• _Given entries_:

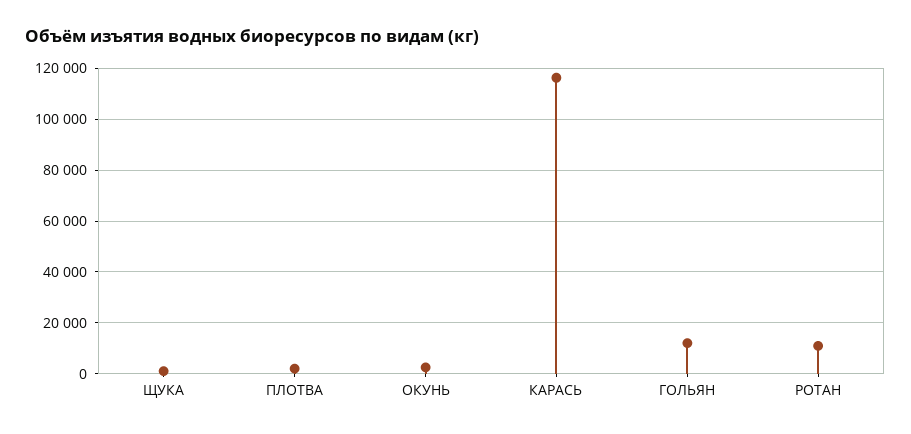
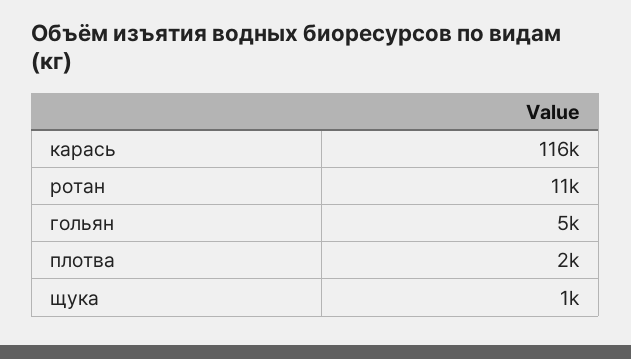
ОКУНЬ: 2500 -> none
ГОЛЬЯН: 12500 -> 5000

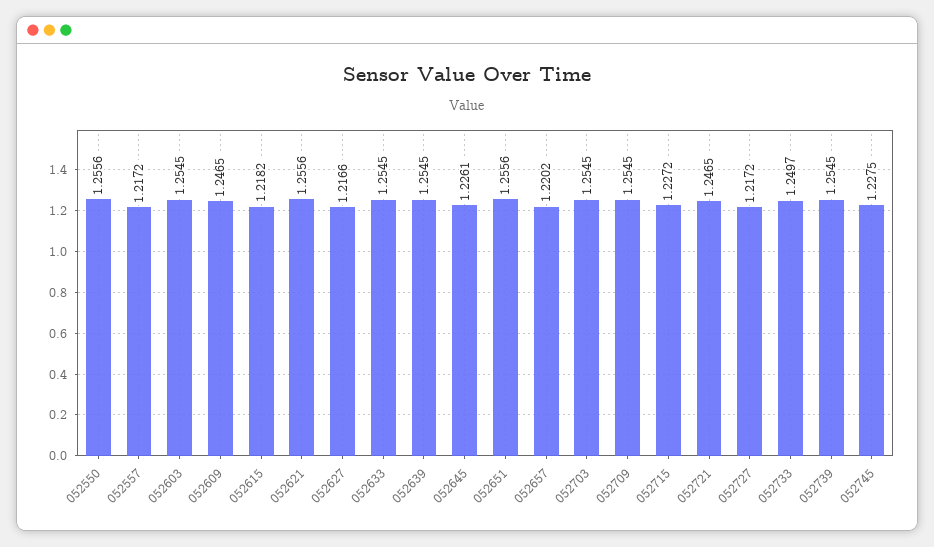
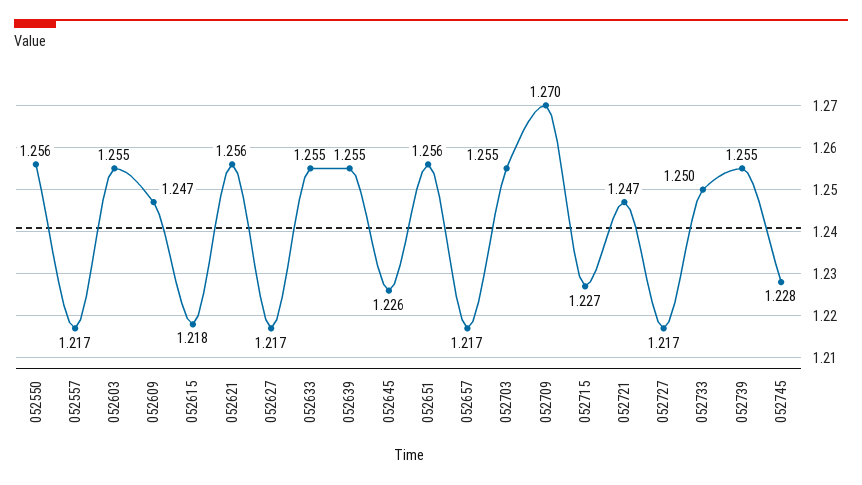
052657: 1.2202 -> 1.217
052709: 1.2545 -> 1.27

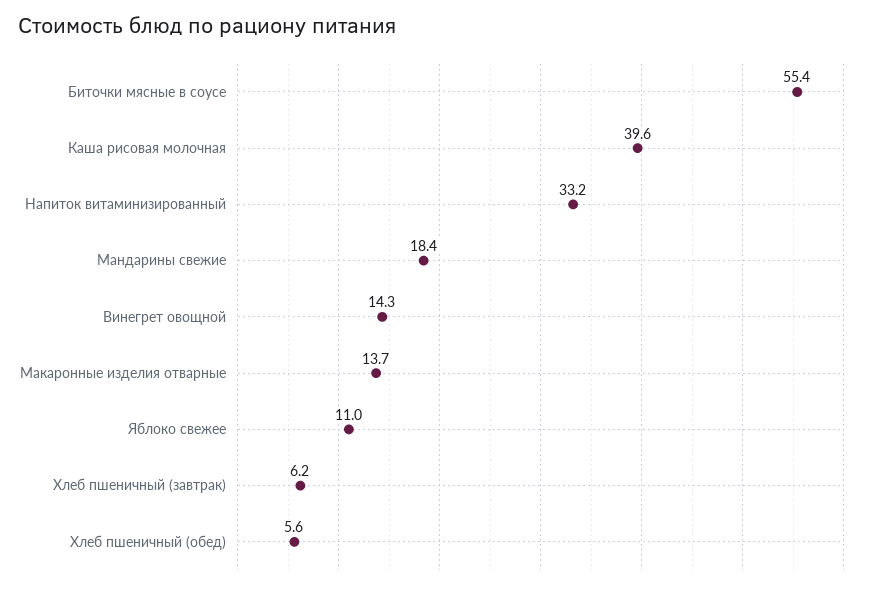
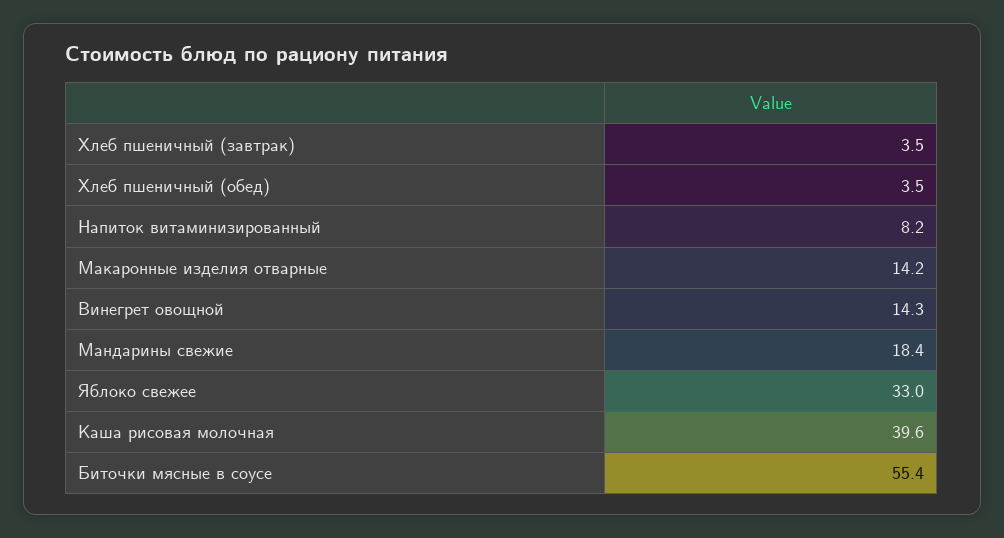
Напиток витаминизированный: 33.2 -> 8.2
Макаронные изделия отварные: 13.7 -> 14.2
Яблоко свежее: 11 -> 33
Хлеб пшеничный (завтрак): 6.2 -> 3.5
Хлеб пшеничный (обед): 5.6 -> 3.5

• _Aim of the exercise_: Extract the full listing exactly, with the pictures left out.

• _Task result_:
ОКУНЬ: 2500 -> none
ГОЛЬЯН: 12500 -> 5000

052657: 1.2202 -> 1.217
052709: 1.2545 -> 1.27

Напиток витаминизированный: 33.2 -> 8.2
Макаронные изделия отварные: 13.7 -> 14.2
Яблоко свежее: 11 -> 33
Хлеб пшеничный (завтрак): 6.2 -> 3.5
Хлеб пшеничный (обед): 5.6 -> 3.5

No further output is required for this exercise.